The finding that “OFF” episodes is associated with reduced physical functioning is expected given the reemergence or worsening of motor symptoms during “OFF” episodes [47]. Several published studies have reported an association between “OFF” episodes and detriments in HRQoL. In a previous study using data from 5 European countries, the presence of “OFF” episodes was shown to be associated with reduced HRQoL, as assessed using the PDQ-39 and EQ-5D [33]. Consistent with our study, an observational study in France found that the mobility, activities of daily living, and communication dimensions of the PDQ-39 all showed a greater impact of PD among patients who experienced “OFF” episodes than for those without “OFF” episodes [32]. The impact of “OFF” episodes on HRQoL as assessed with the PDQ-39 was also reported in a Brazilian study; however, in contrast to our findings, this study showed a negative effect of “OFF” episodes on bodily discomfort and did not show emotional well-being or cognitions to be impacted [34]. Neither of these published studies examined the relationship of the average hours of daily “OFF” time with HRQoL. Therapeutic approaches that reduce “OFF” episodes have been shown to result in improvements in activities of daily living, HRQoL, and nonmotor symptoms [48].

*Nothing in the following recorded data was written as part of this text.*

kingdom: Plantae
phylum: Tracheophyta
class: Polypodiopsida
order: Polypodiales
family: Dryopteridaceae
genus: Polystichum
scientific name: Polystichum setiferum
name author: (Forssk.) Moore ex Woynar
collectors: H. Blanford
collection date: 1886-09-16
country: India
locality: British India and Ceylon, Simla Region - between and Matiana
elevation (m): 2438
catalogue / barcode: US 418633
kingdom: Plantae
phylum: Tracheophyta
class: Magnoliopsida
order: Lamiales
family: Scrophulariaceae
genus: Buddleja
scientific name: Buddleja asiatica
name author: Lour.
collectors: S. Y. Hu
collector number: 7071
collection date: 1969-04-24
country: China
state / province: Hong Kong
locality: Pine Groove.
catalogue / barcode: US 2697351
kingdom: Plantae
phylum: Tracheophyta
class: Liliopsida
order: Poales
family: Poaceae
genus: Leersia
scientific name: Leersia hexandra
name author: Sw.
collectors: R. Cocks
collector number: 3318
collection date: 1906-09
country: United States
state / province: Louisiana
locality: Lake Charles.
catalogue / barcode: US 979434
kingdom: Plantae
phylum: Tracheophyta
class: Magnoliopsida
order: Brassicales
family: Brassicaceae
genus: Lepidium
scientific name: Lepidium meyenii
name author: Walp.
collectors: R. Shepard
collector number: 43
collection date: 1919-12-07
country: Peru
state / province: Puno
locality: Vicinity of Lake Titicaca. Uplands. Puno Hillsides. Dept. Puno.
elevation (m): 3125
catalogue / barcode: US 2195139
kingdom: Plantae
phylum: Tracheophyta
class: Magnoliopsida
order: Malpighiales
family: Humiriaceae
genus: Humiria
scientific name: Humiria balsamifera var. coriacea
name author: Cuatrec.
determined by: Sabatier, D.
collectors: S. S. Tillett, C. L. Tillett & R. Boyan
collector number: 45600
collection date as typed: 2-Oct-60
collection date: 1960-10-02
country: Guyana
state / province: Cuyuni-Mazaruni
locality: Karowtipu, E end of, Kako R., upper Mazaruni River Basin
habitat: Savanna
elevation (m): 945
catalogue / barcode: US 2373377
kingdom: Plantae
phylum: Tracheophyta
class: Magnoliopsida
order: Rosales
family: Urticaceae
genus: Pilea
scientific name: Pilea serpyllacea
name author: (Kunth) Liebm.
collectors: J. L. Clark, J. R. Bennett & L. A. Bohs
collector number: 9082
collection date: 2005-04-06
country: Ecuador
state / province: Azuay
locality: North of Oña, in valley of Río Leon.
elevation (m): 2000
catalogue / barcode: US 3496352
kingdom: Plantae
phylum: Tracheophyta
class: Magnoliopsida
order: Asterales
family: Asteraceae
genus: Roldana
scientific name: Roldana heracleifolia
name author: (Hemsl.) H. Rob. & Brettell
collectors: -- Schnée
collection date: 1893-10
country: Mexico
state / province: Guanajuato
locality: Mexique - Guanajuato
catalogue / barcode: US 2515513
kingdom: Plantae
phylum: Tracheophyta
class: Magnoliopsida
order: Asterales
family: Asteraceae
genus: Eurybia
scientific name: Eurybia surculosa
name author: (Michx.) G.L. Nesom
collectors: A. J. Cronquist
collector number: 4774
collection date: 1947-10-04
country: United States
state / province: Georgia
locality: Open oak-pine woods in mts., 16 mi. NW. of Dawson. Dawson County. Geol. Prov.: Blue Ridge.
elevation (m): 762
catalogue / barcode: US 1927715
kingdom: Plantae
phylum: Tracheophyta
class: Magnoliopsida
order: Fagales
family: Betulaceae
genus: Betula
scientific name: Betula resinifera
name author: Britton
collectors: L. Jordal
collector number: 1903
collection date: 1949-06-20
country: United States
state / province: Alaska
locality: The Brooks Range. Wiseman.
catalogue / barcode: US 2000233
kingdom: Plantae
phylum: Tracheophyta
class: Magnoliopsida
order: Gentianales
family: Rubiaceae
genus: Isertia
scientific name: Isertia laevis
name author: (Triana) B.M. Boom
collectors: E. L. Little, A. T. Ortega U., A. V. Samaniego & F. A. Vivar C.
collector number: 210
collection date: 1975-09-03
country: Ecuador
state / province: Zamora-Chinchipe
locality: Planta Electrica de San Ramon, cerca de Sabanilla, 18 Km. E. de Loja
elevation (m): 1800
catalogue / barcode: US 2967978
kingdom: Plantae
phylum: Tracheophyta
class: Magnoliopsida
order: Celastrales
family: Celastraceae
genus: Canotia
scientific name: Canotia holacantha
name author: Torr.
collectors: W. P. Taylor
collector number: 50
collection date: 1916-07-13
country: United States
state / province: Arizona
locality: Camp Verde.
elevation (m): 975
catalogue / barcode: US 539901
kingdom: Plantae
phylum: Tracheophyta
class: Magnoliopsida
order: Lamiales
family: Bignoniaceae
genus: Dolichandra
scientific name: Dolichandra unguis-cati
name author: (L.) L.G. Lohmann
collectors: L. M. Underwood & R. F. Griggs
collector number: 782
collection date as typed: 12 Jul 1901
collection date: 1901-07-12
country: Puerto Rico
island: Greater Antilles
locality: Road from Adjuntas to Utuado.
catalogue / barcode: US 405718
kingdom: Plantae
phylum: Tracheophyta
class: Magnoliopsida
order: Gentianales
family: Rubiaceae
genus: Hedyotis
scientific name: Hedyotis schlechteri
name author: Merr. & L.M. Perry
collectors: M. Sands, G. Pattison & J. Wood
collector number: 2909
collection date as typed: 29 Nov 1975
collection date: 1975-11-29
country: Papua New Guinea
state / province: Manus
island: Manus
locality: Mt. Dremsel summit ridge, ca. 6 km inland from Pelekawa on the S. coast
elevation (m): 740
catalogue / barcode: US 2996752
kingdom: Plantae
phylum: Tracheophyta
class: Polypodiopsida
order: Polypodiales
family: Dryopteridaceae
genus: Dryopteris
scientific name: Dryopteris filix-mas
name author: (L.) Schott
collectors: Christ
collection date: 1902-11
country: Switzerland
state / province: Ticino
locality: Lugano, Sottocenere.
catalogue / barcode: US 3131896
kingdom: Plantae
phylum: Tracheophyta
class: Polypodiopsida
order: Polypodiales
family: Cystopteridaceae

Several methodological limitations should be noted. As PRFs were completed for the next 10 to 12 consecutive patients with PD regardless of whether they were consulting the neurologist during either an initial or follow-up visit, the sample collected was pseudo-random, rather than a truly random sample. This survey was cross-sectional rather than longitudinal; as such, data may be used to assess the association between factors but not to assess causality. Similar to other studies of this type, the methodology relies on accurate reporting by neurologists and patients. As only those patients with sufficient data available to perform the analysis were included in the study, it is possible that the study population was not totally representative of the entire population of patients with PD. Age, which often correlates well with proxies of disease severity such as time since diagnosis, was controlled for in the regression analyses; however, time since PD diagnosis was not, as this was missing for a substantial proportion of patients and including it would have thus reduced the sample size considerably. The analyses also did not control for concomitant dementia or psychosis, which can have a significant impact on HRQoL. Hence, it is possible that differences in HRQoL might reflect the consequences of worsening PD, rather than the specific occurrence of “OFF” episodes. Whilst acknowledging these limitations, a substantial body of data from a large representative population of patients with PD was included in the analysis.


These findings show that “OFF” episodes in patients with PD are associated with reduced HRQoL, with the impact increasing incrementally with increasing average hours of daily “OFF” time. Further study is warranted to assess the impact of treatments to manage “OFF” episodes on improving patients’ HRQoL.